Data pipeline @sushrutalgs.ai

Built a Python pipeline that turns full-length surgical-textbook PDFs into clean, structured, machine-readable data, processing 220 chapters into a searchable knowledge base of sections, figures, and tables enriched with AI-generated descriptions. It produces a versioned, hash-verified export that the search platform loads into its graph and vector databases.

Source is private; sushrutalgs.ai is a live product. Happy to walk through the code or grant read access on request.

Links

  • live product↗
  • Request repo access→

Stack

  • Python
  • Pydantic
  • BioLORD
  • Cloudflare R2

System architecture.
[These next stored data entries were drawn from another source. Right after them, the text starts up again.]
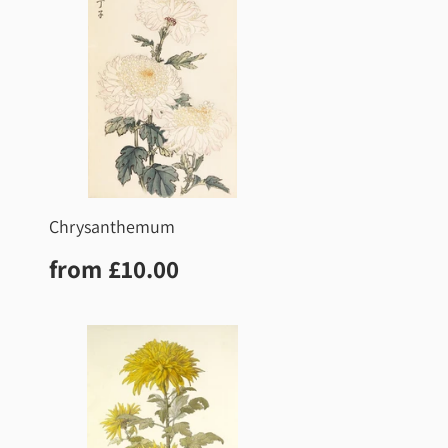
Chrysanthemum
0
Regular
£10.00
from
£10.00
price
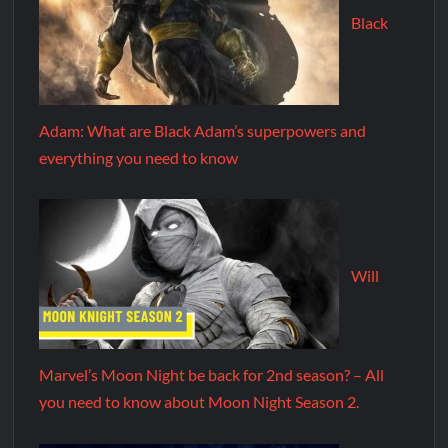
Black
Adam: What are Black Adam’s superpowers and
everything you need to know
Will
Marvel’s Moon Night be back for 2nd season? – All
you need to know about Moon Night Season 2.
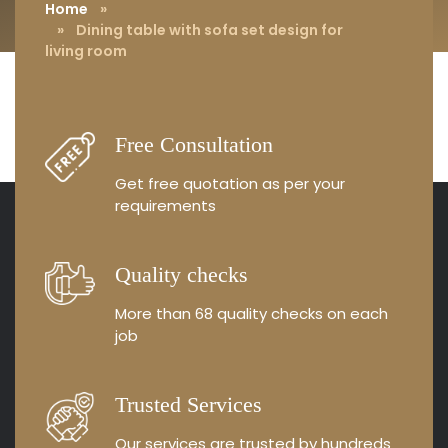
living room
Home
»
» Dining table with sofa set design for
living room
Free Consultation
Get free quotation as
per your
requirements
Quality checks
More than 68 quality
checks on each
job
Trusted Services
Our services are trusted by
hundreds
Tap to enlarge.

Overview

sushrutalgs.ai answers surgical-exam questions with citations traced back to standard textbooks. Samhita is the data layer that makes that possible: it converts three full surgical textbooks from raw PDF into clean, structured, machine-readable knowledge that the retrieval backend can load.

Approach

  • Deterministic parsing. An Adobe-JSON parser with a six-phase recovery pipeline extracts sections, figures, and tables, fixing documented edge cases such as a bug that silently dropped 968 table elements.
  • Knowledge graph. The content is assembled into a 71,621-node, 130,057-edge graph spanning chapters, sections, figures, tables, and cross-references.
  • Embeddings and taxonomy. Each unit is embedded with BioLORD, a medical-domain model, and tagged against a 17-domain taxonomy for retrieval.

Results

220 chapters and 5,941 pages processed end to end, into 52,871 embeddings and 5,987 resolved cross-references, with 100 percent structural validation across all 220 exported chapter packages and a clean rebuild that reproduced every count.

Engineering

Built in Python with Pydantic, PyMuPDF, and the Adobe PDF Services and Anthropic Claude APIs. Exports are immutable and content-hashed, published to Cloudflare R2 with manifest drift detection, and gated by a CI workflow with mocked tests.